*** Block opens ***

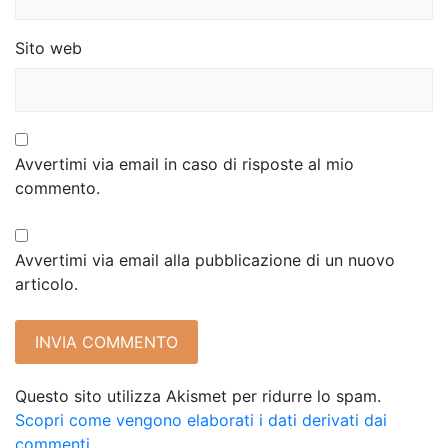
i
Sito web
Avvertimi via email in caso di risposte al mio
commento.
Avvertimi via email alla pubblicazione di un nuovo
articolo.
Questo sito utilizza Akismet per ridurre lo spam.
Scopri come vengono elaborati i dati derivati dai
commenti
.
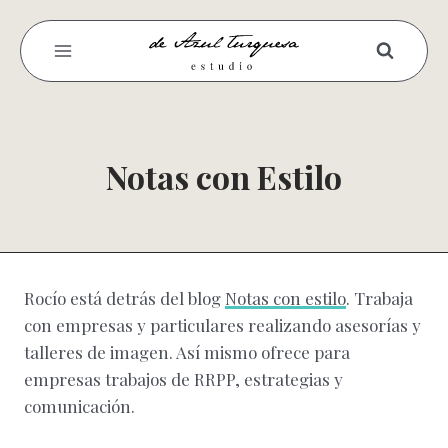
Saltar
al
contenido
Notas con Estilo
Rocío está detrás del blog
Notas con estilo
. Trabaja
con empresas y particulares realizando asesorías y
talleres de imagen. Así mismo ofrece para
empresas trabajos de RRPP, estrategias y
comunicación.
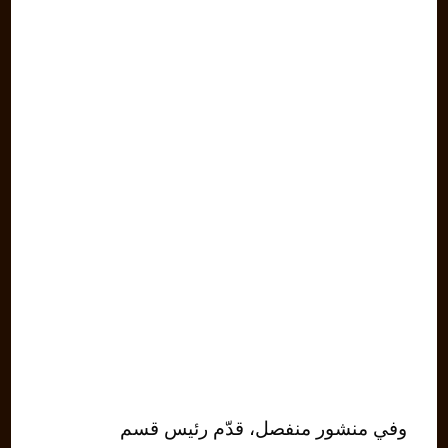
وفي منشور منفصل، قدّم رئيس قسم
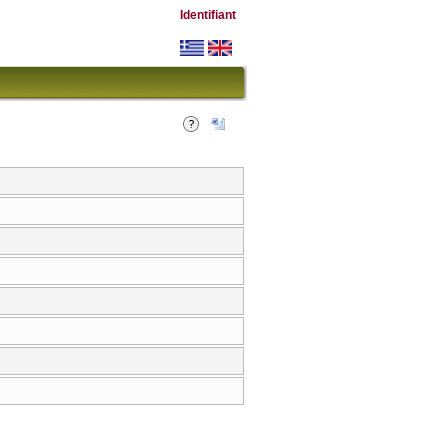
Identifiant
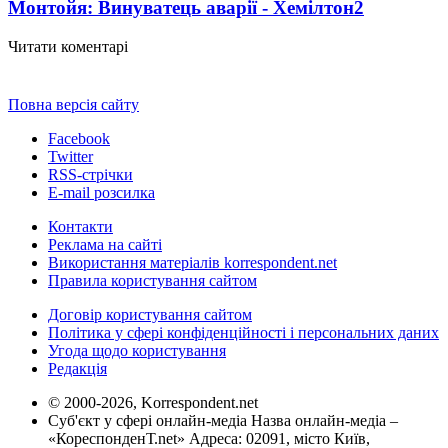
Монтойя: Винуватець аварії - Хемілтон
2
Читати коментарі
Повна версія сайту
Facebook
Twitter
RSS-стрічки
E-mail розсилка
Контакти
Реклама на сайті
Використання матеріалів korrespondent.net
Правила користування сайтом
Договір користування сайтом
Політика у сфері конфіденційності і персональних даних
Угода щодо користування
Редакція
© 2000-2026, Korrespondent.net
Суб'єкт у сфері онлайн-медіа Назва онлайн-медіа –
«КореспонденТ.net» Адреса: 02091, місто Київ,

*** Block closes ***

Leave out the pictures, then copy all the remaining text in the records exactly.

i
Sito web
Avvertimi via email in caso di risposte al mio
commento.
Avvertimi via email alla pubblicazione di un nuovo
articolo.
Questo sito utilizza Akismet per ridurre lo spam.
Scopri come vengono elaborati i dati derivati dai
commenti
.
Saltar
al
contenido
Notas con Estilo
Rocío está detrás del blog
Notas con estilo
. Trabaja
con empresas y particulares realizando asesorías y
talleres de imagen. Así mismo ofrece para
empresas trabajos de RRPP, estrategias y
comunicación.
وفي منشور منفصل، قدّم رئيس قسم
Identifiant
Монтойя: Винуватець аварії - Хемілтон
2
Читати коментарі
Повна версія сайту
Facebook
Twitter
RSS-стрічки
E-mail розсилка
Контакти
Реклама на сайті
Використання матеріалів korrespondent.net
Правила користування сайтом
Договір користування сайтом
Політика у сфері конфіденційності і персональних даних
Угода щодо користування
Редакція
© 2000-2026, Korrespondent.net
Суб'єкт у сфері онлайн-медіа Назва онлайн-медіа –
«КореспонденТ.net» Адреса: 02091, місто Київ,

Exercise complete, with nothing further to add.